As a new mother in 2015, Marianne McGinley suddenly found herself frequently in need of a professional to snap photos of her daughter’s “milestone moments.”

“During her first year of life, I had never experienced such a high need to hire a photographer before,” she said of her daughter.

She first went to her personal network for referrals for freelancers, and then to Google and Facebook. It got old finding out who was within her price range: “there was just so much back and forth.”

Upon finding there was no company out there offering an online marketplace for photographers—think Upwork, but just for those who snap photos—she decided to start her own.

Lokalphoto, based out of Highlandtown’s Emerging Technologies Center, aims to fill what McGinley describes as an unmet need. The service her company offers is ideal for those looking to document both “those everyday life moments” and special occasions, such as birthdays, anniversaries, family reunions and even before-and-after home remodeling pictures, she says.

She predicts the platform will be a hit in particular for mothers looking for family photography, young professionals seeking headshots and businesses with seasonal photography needs, such as restaurants with changing menus, and a social media presence relying heavily upon visuals.

For the design, she worked with two photogs, keeping in mind “key things that clients look for when selecting a photographer,” she said. So far, the feedback from photographers has been positive.

They can sign up for free, and pay Lokalphoto a 3 percent fee for each job they get, which McGinley says “simply covers transaction costs,” similar to the deal for hosts using Airbnb.

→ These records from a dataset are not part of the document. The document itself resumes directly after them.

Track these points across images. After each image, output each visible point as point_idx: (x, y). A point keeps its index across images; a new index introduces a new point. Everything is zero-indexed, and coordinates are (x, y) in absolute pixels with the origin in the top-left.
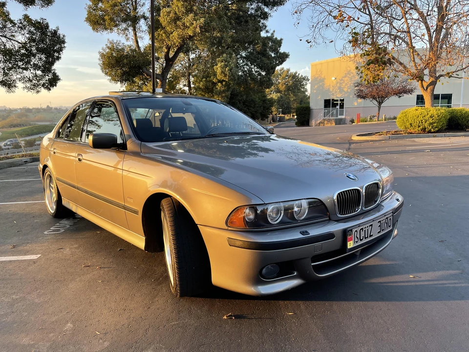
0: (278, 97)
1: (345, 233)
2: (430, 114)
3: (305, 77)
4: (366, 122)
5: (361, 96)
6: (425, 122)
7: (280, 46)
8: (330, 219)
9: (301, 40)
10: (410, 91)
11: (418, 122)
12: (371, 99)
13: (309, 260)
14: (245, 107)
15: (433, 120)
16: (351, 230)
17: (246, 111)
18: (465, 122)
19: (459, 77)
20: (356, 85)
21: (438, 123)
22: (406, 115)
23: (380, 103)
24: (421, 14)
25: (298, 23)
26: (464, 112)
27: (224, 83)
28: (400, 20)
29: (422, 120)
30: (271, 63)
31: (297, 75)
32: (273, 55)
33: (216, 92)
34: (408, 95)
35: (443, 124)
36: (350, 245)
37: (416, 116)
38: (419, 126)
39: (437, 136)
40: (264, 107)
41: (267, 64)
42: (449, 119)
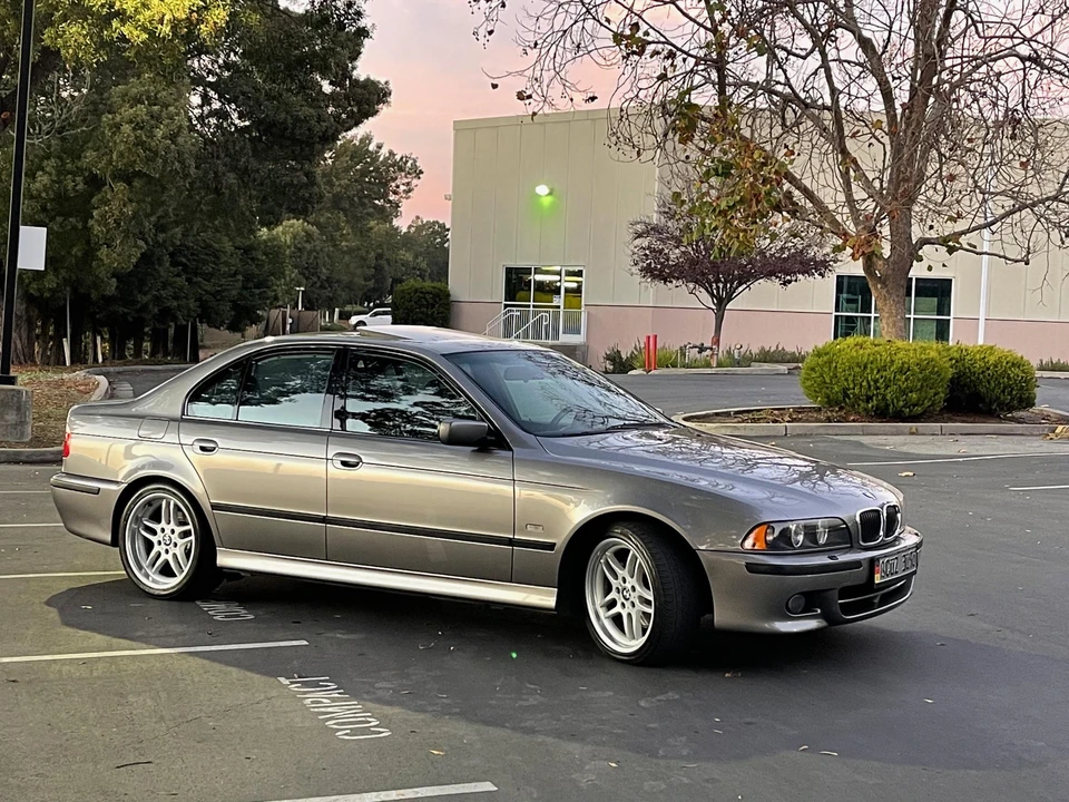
0: (294, 237)
1: (873, 562)
2: (898, 364)
3: (405, 159)
4: (674, 366)
5: (658, 271)
6: (887, 387)
7: (355, 55)
8: (852, 547)
9: (495, 86)
10: (821, 266)
11: (864, 384)
12: (691, 285)
13: (836, 593)
14: (178, 275)
15: (906, 380)
16: (878, 560)
17: (181, 289)
18: (997, 391)
19: (978, 250)
20: (640, 228)
21: (920, 390)
22: (831, 362)
23: (721, 302)
24: (865, 44)
25: (491, 33)
26: (992, 360)
27: (137, 183)
28: (804, 58)
29: (876, 381)
30: (320, 119)
31: (372, 147)
32: (327, 88)
33: (103, 216)
34: (811, 278)
35: (935, 394)
36: (878, 580)
37: (858, 365)
38: (869, 399)
39: (920, 430)
40: (248, 278)
41: (306, 120)
42: (952, 380)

Their clients who hire them pay Lokalphoto 5 to 12 percent of their chosen photographer’s rate, depending on the package they buy.

Her company makes no money off the photographers, she says, arguing it’s a “zero-risk proposition” for them to participate.

Baltimore is the launch point, though McGinley hopes to build Lokalphoto into a resource for a national market.

For now, she said, her focus is “expanding my photographer community” and getting the word out to anyone with for-hire photography needs.